Cocultivation with S. cerevisiae led to a remarkable change in the morphology of Lb. delbrueckii subsp. bulgaricus, but we did not observe the strong physical interactions between yeast cells and lactic acid bacteria that have been reported in kefir cultures (25, 29, 65). In this respect, it may be relevant to note that S. cerevisiae CEN.PK113-7D is a laboratory strain whose ability to interact with prokaryotes may have been reduced during its construction and prolonged cultivation in the laboratory (32). Similarly, the Lb. delbrueckii subsp. bulgaricus strain used in this study was isolated from a dairy where it is fully adapted to an association with another lactic acid bacterium, Streptomyces salivarius subsp. thermophilus (55). It will be interesting to investigate whether strains isolated from environments where they naturally coexist reveal additional interactions.

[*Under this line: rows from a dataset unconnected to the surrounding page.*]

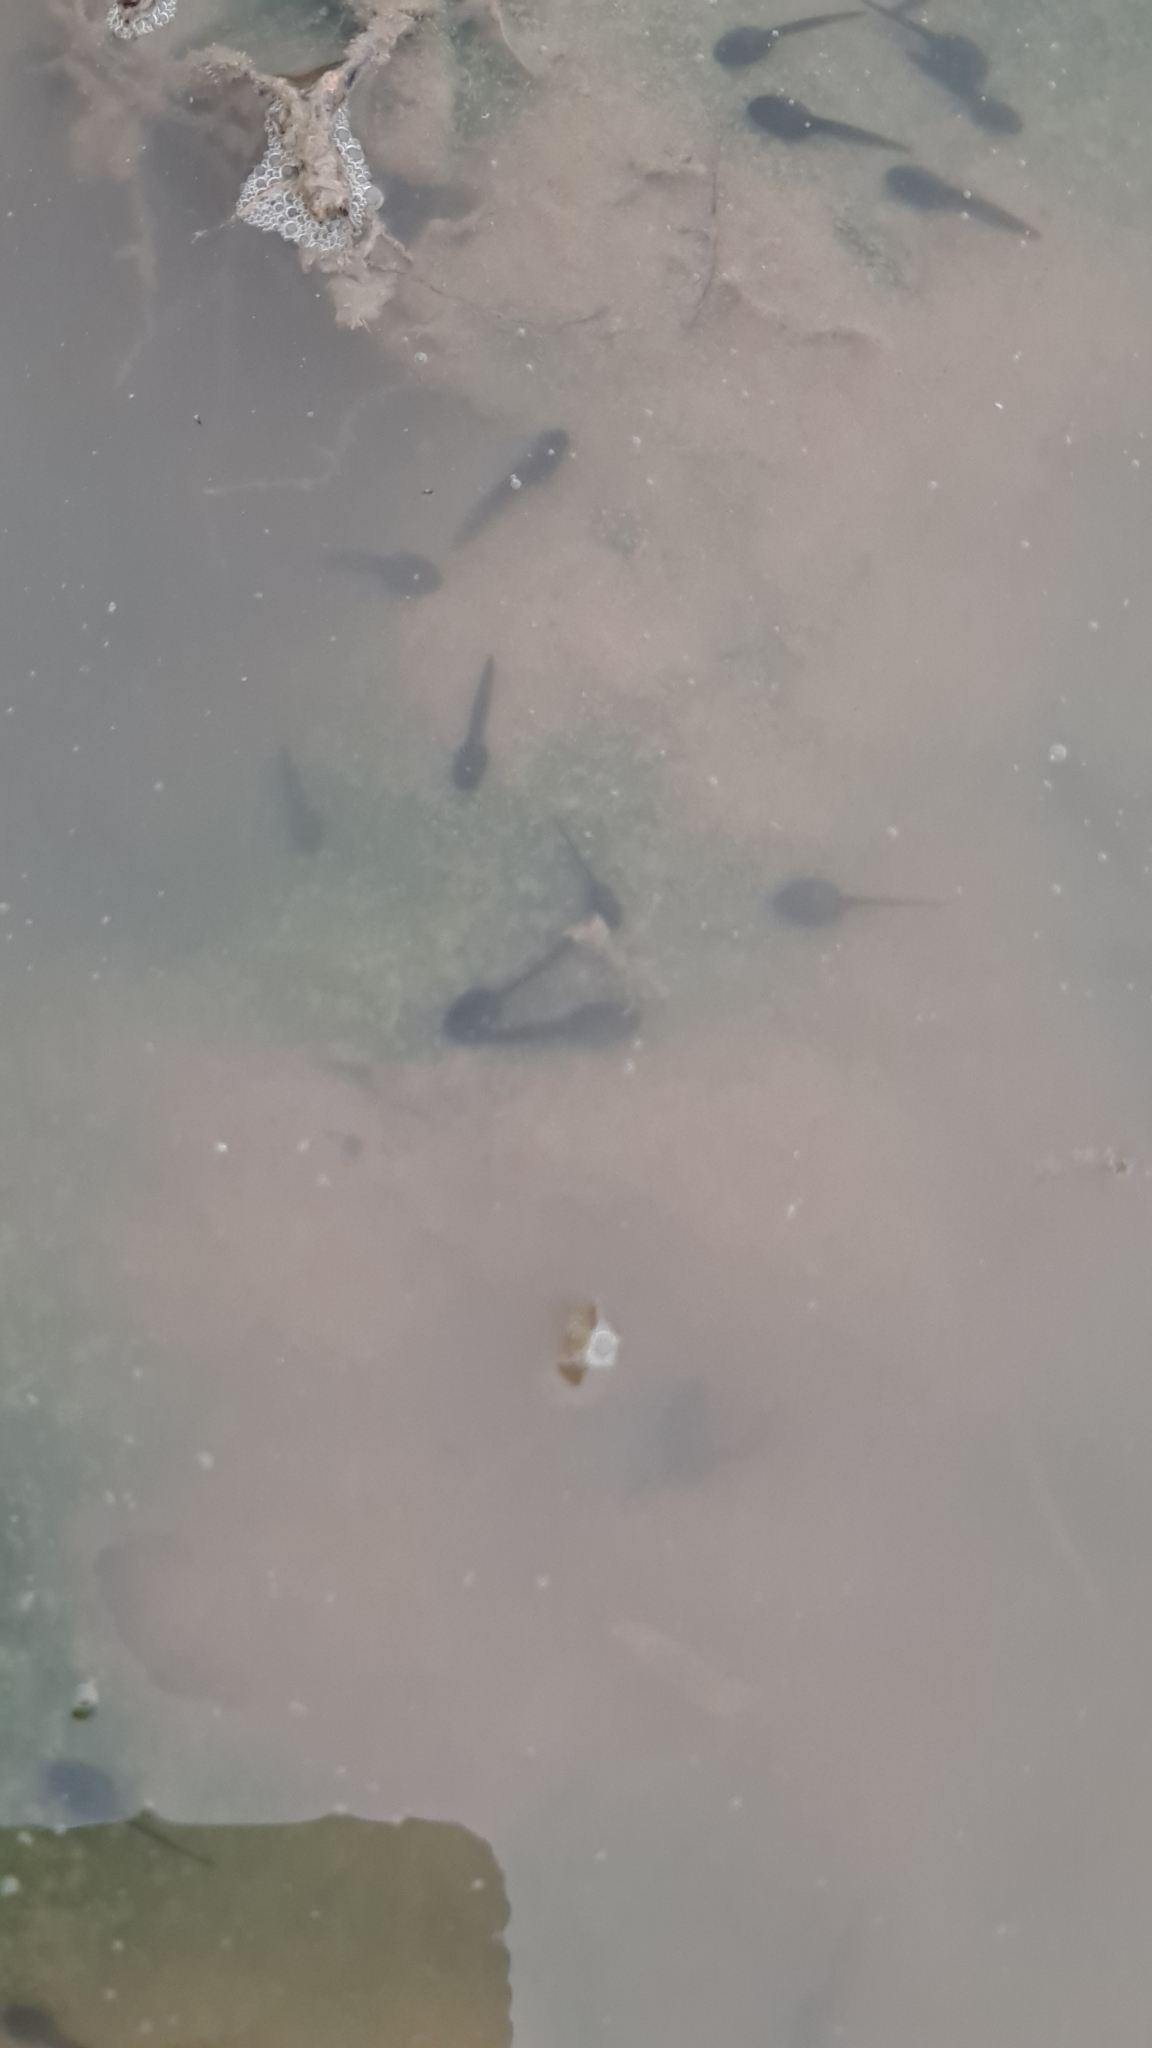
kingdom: Animalia
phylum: Chordata
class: Amphibia
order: Anura
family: Bufonidae
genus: Epidalea
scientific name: Epidalea calamita
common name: Natterjack toad
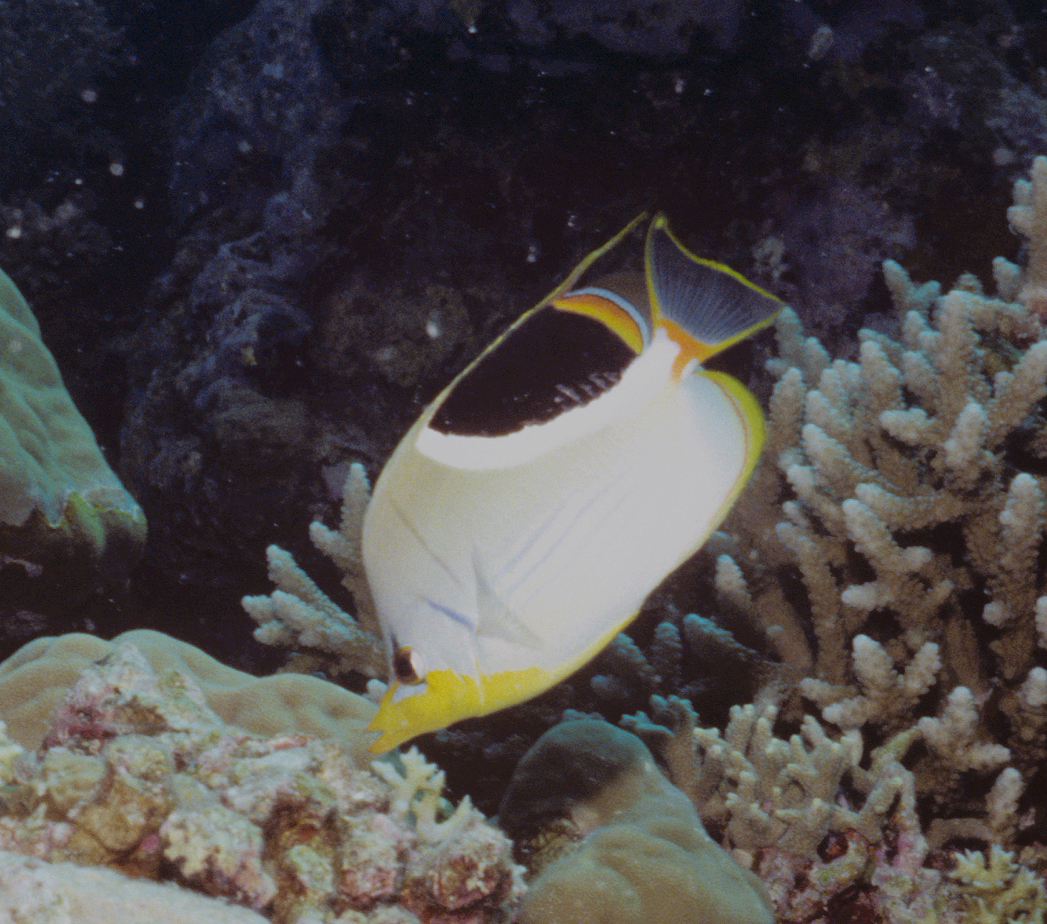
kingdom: Animalia
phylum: Chordata
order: Perciformes
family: Chaetodontidae
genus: Chaetodon
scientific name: Chaetodon ephippium
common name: Saddled butterflyfish
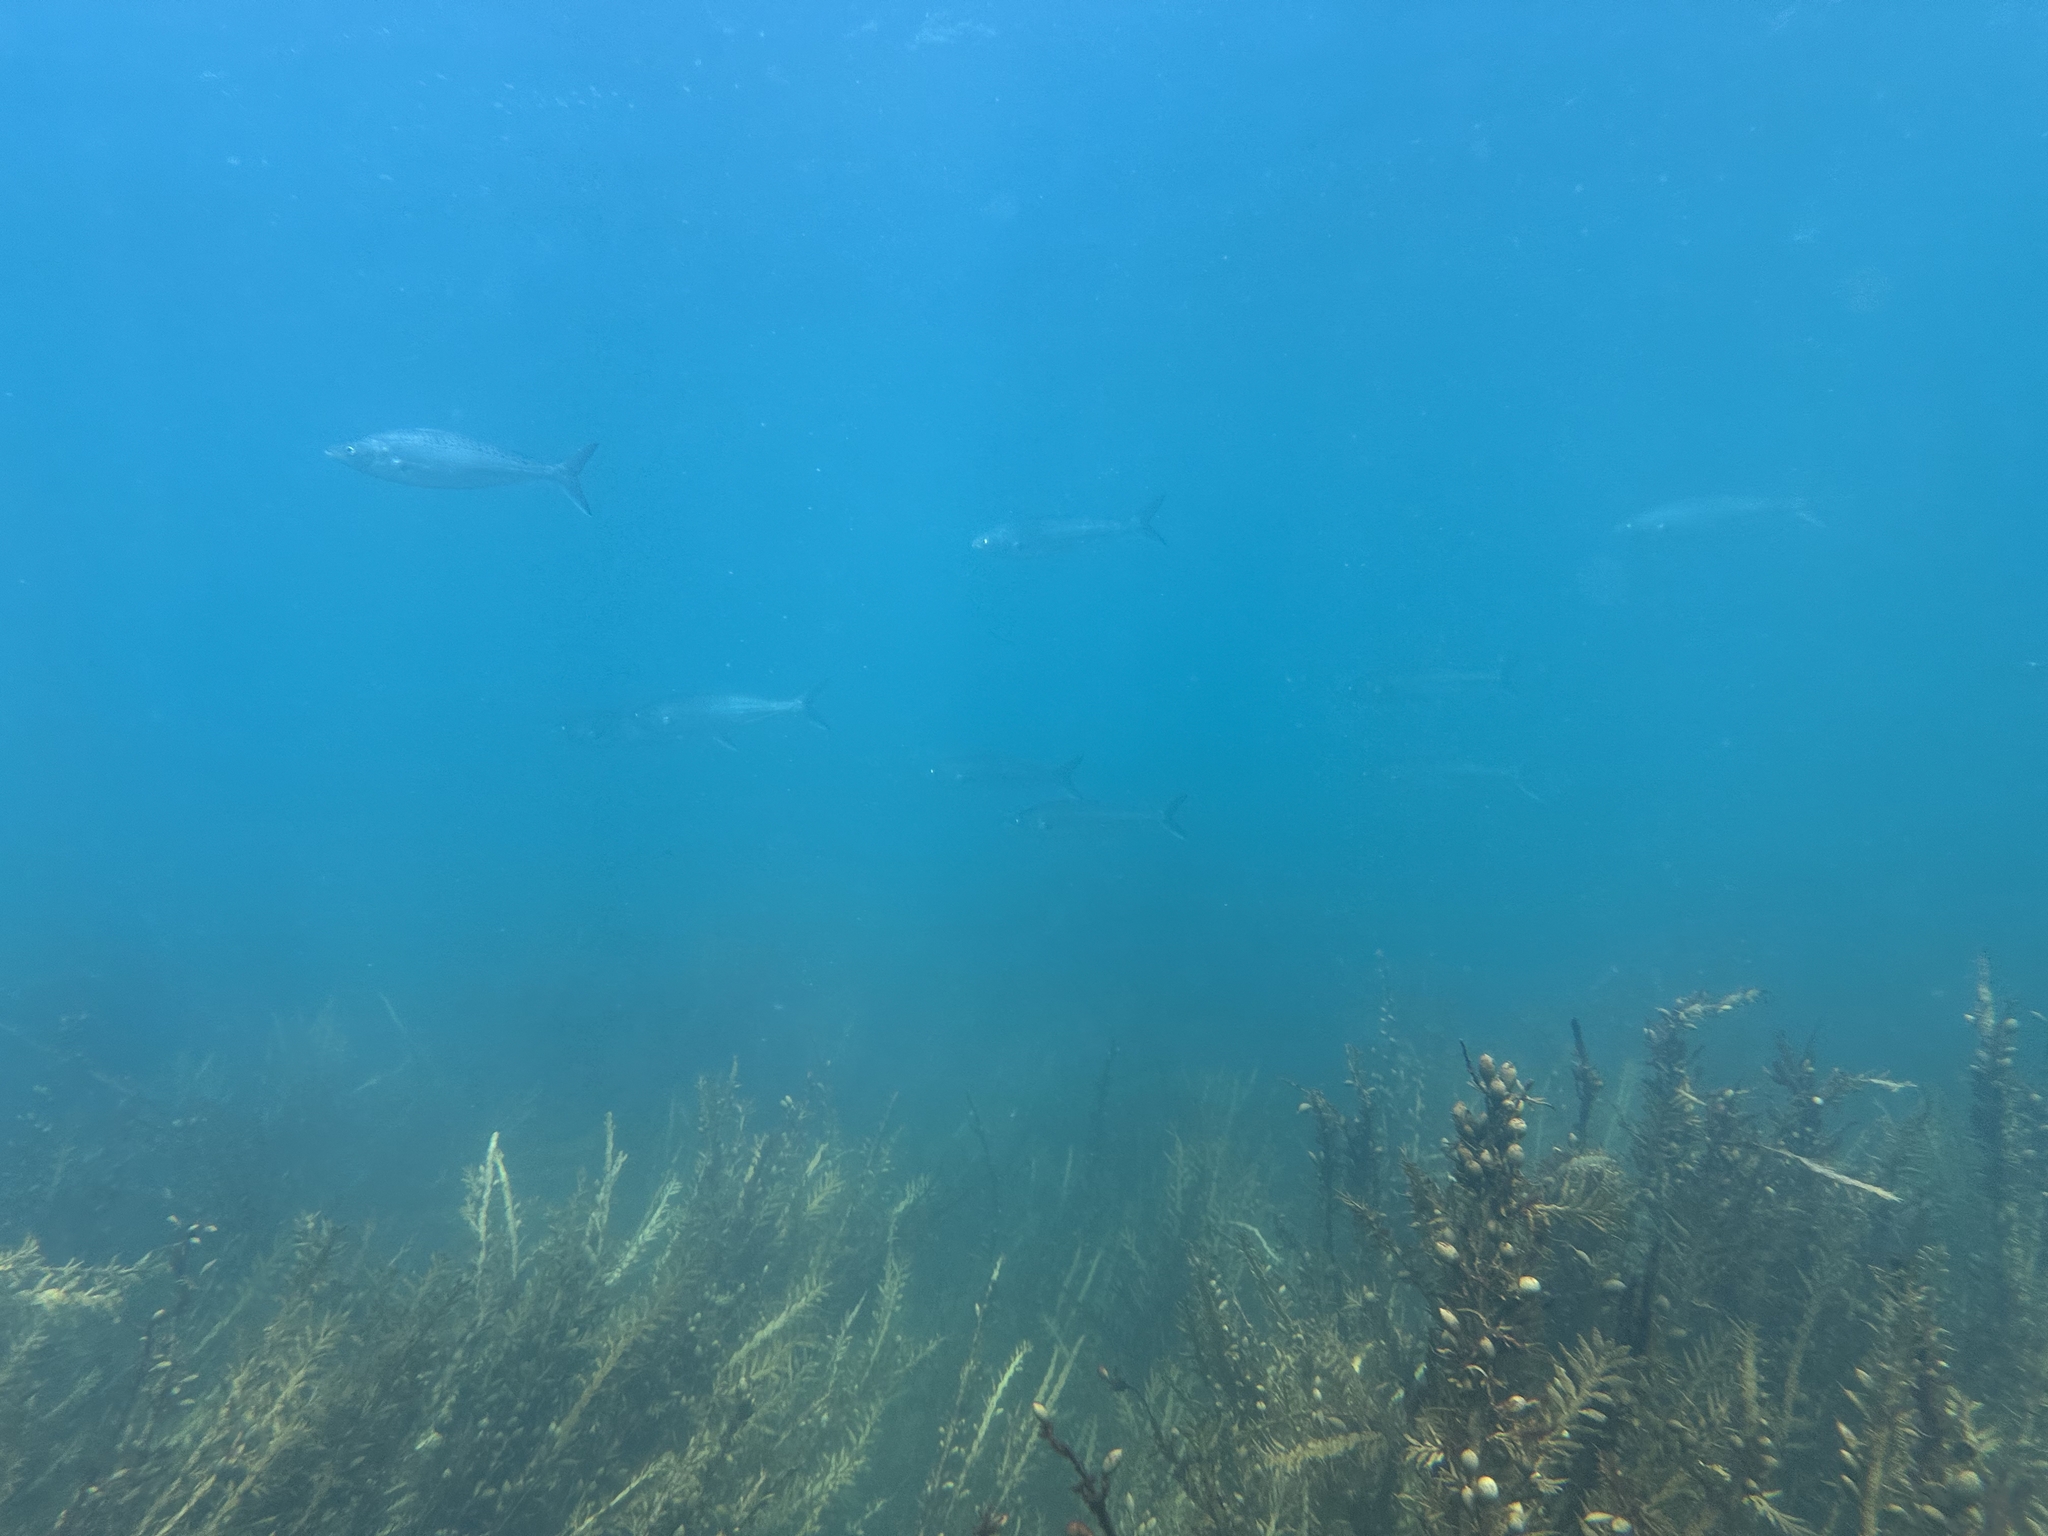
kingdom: Animalia
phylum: Chordata
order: Perciformes
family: Arripidae
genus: Arripis
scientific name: Arripis trutta
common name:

This study demonstrates that chemostat-based transcriptome analysis can identify biologically relevant responses in mixed cultures. This approach can be extended to investigate interactions of other microorganisms that occur together in food fermentation (66), either synergistically or as contaminants. Furthermore, this technique seems to be excellently suited to study the cocultivation of antibiotic-producing microorganisms and relevant target organisms and the degradation of complex substrates by defined or natural consortia and evaluate metabolic engineering strategies for achieving stable cocultivation of industrially relevant microorganisms.